• [Te lezen fragment]
# # # #

Voorlopig bewind en recht op keuze van medische behandeling.
Een persoon die onder de oude wet onder voorlopig bewind stond behield de volledige vrije keuze om zich medisch te laten behandelen en hierbij de door hemzelf gekozen arts en ziekenhuis te kiezen.
Persoonlijkheidsrechten zijn het geheel van subjectieve rechten waarvan elkeen door de enkel omstandigheid van zijn persoon-zijn, titularis is en die ertoe strekken met betrekking tot de fysieke, psychische en morele bestanddelen van zijn persoonlijkheid de rechtsbescherming te bieden.
Het gaat om rechtsbescherming tegenover iedereen zodat deze persoonlijkheidsrechten absoluut zijn.
Er bestaat geen systematische en alomvattende wetgeving met betrekking tot de persoonlijkheidsrechten.
Tot deze persoonlijkheidsrechten behoort het recht op fysieke integriteit hetgeen betekent dat de beschermde persoon volkomen vrij is om zich medisch te laten behandelen en om een arts en een ziekenhuis te kiezen en het behoort aan de voorlopige bewindvoerder over deze vrijheid te waken (F.J. Warlet, L’administration provisoire des biens, 105, nr. 3.3.1-139.
Men kon dus niet zomaar stellen dat een persoon die onder voorlopig bewind staat geen opnameovereenkomst kan ondertekenen.
Hij has hiertoe wel degelijk handelingsbekwaam.
Er weze aan herinnerd dat de handelingsonbekwaamheid met betrekking tot het patrimonium van de persoon die onder voorlopig bewind stond absoluut was.
Dit in tegenstelling tot het persoonlijkheidsrecht.

# # # #

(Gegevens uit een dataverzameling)
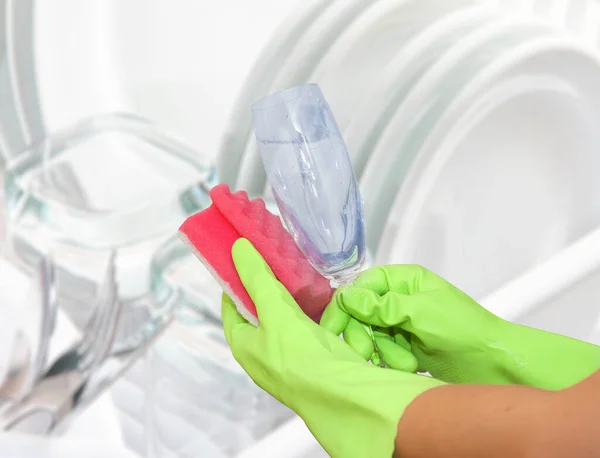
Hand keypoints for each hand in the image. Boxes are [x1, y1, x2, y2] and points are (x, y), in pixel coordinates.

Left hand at [222, 239, 444, 457]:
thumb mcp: (274, 311)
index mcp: (243, 344)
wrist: (342, 396)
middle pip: (259, 309)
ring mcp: (288, 356)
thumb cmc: (299, 358)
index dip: (236, 279)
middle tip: (276, 256)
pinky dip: (310, 308)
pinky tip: (320, 293)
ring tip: (299, 268)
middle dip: (267, 284)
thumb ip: (257, 279)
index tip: (247, 255)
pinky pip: (307, 325)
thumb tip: (236, 247)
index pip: (231, 304)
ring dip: (291, 295)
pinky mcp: (313, 356)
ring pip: (285, 316)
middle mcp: (262, 352)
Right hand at [321, 265, 599, 389]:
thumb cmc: (463, 330)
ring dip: (381, 353)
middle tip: (368, 355)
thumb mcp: (421, 313)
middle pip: (359, 315)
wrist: (494, 365)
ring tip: (406, 364)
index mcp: (402, 281)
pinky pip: (381, 353)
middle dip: (362, 336)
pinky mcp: (404, 346)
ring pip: (368, 336)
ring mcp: (401, 324)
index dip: (344, 308)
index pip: (359, 288)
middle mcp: (398, 299)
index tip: (332, 332)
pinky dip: (388, 362)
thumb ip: (382, 306)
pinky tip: (407, 369)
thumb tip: (346, 297)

# # # #

• [Opdracht]
Ga verder met de tekst over voorlopig bewind en de vrije keuze van medische behandeling. Sluit aan op de laatste zin ervan.

• [Resultaat oefening]
Wanneer derhalve de handelingsonbekwaamheid met betrekking tot het beheer van het patrimonium, dient de rechter de nietigheid uit te spreken wanneer zij gevorderd wordt ook al zou de rechtshandeling gesteld zijn in een heldere tussenpoos of op een ogenblik dat de beschermde persoon daartoe feitelijk bekwaam was (P. Sennaeve, Compendium van het personen- en familierecht, 8ste herwerkte uitgave, 307, 701).
Maar anders dan de keuze van de medische behandeling die tot het persoonlijkheidsrechten behoort, is de kamerkeuze in een ziekenhuis van een persoon die onder voorlopig bewind staat, van patrimoniale aard aangezien één en ander meebrengt dat er verhoogde kosten worden aangerekend onder de vorm van supplementen.
Deze kosten zijn weliswaar het gevolg van de medische behandeling voor dewelke de beschermde persoon vrijelijk heeft gekozen en mocht kiezen, doch zijn anderzijds van louter patrimoniale aard met als gevolg dat het ziekenhuis dergelijke overeenkomsten van kamerkeuze en financiële voorwaarden moet onderhandelen en afsluiten met de voorlopige bewindvoerder als wettelijke vertegenwoordiger van de beschermde persoon.
De voorlopige bewindvoerder dient te kunnen inschatten of deze kosten in verhouding staan tot het patrimonium van de beschermde persoon.
Concreet betekent dit ook wanneer een persoon onder voorlopig bewind een kamertype in een ziekenhuis zelf kiest, zonder tussenkomst van de voorlopige bewindvoerder en waarbij deze kamerkeuze een supplement met zich meebrengt (bv. een eenpersoonskamer) deze overeenkomst zonder tussenkomst van de voorlopige bewindvoerder nietig is en dat de vordering van het ziekenhuis voor deze supplementen dient te worden afgewezen.
Principieel leidt de nietigheid ertoe dat partijen in hun oorspronkelijke staat dienen teruggebracht te worden, het herstel van de partijen in hun oorspronkelijke toestand.
Maar natuurlijk kan men na de ziekenhuisopname de kamerkeuze niet meer ongedaan maken. Dit zou natuurlijk anders zijn wanneer nog tijdens de opname de nietigheid wordt vastgesteld en waarna natuurlijk de patiënt – beschermde persoon naar een andere kamer zou kunnen verhuizen, althans voor zover de voorlopige bewindvoerder zou weigeren het kamersupplement te betalen.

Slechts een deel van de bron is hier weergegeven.